# Text block:
=== Begin Enclosure ===

= Corky McMillin =

American off-road desert racer and land developer (1929–2005)

Corky McMillin

Macey L. "Corky" McMillin Jr. (January 14, 1929 – September 22, 2005) was an American off-road desert racer, philanthropist and land developer.

==Biography==

When he was 14, McMillin and his family moved from a small Missouri town to Chula Vista, California. He graduated from Sweetwater High School in nearby National City. He started a small construction company in Bonita, California in 1960, with his wife, Vonnie, who handled accounting duties. While McMillin was busy building houses, his passion was taking his family to the Imperial Sand Dunes on the weekends. As sons Mark and Scott got older, McMillin decided to try his hand at off-road racing.

McMillin's first venture into a competitive event came at the 1976 Baja 1000 with his son, Mark. Although the father-son team did not finish that first race, McMillin kept at it, and his first win came in the 1979 Baja 1000. He went on to win many more races, including the San Felipe 250, Baja 500, Baja 1000, Parker 400, and Fireworks 250, most of them multiple times. Over the years, McMillin won three SCORE Points Championships and on two occasions, won overall titles at both the San Felipe 250 and the Baja 500.

=== End Enclosure ===

# Input data:
=== Begin Enclosure ===

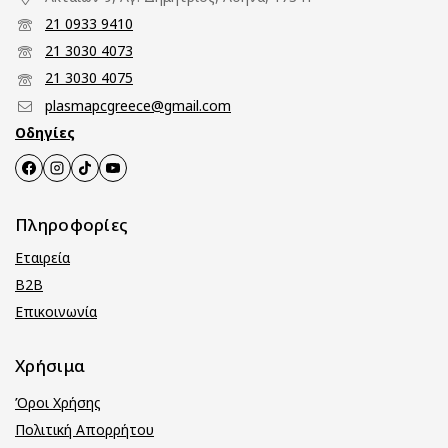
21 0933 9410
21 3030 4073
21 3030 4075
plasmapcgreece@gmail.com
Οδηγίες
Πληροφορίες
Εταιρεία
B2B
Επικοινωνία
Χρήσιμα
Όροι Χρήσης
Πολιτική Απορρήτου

=== End Enclosure ===
=== Begin Enclosure ===

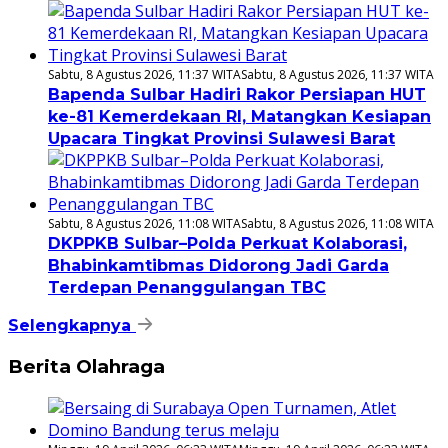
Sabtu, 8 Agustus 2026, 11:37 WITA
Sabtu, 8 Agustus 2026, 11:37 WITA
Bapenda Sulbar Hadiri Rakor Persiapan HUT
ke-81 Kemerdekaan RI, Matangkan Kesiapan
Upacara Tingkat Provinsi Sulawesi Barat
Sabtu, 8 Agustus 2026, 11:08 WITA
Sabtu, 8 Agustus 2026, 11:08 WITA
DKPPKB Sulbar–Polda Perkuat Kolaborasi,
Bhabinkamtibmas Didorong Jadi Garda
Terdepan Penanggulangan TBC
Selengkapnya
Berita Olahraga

=== End Enclosure ===
=== Begin Enclosure ===

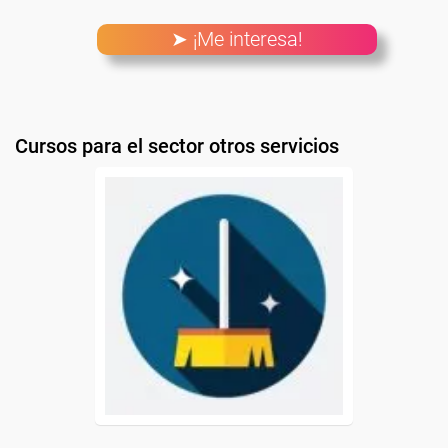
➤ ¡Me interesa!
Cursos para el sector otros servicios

=== End Enclosure ===

Condense the paragraph of the Corky McMillin text that begins "McMillin's first venture into a competitive event" into a bulleted list that keeps its main facts.

# Response to this task:
- McMillin first raced in the 1976 Baja 1000 with his son Mark, but they did not finish.
- His first win came at the 1979 Baja 1000.
- He won many more races, most of them more than once, including the San Felipe 250, Baja 500, Baja 1000, Parker 400, and Fireworks 250.
- He won three SCORE Points Championships.
- Twice he won overall titles at both the San Felipe 250 and the Baja 500.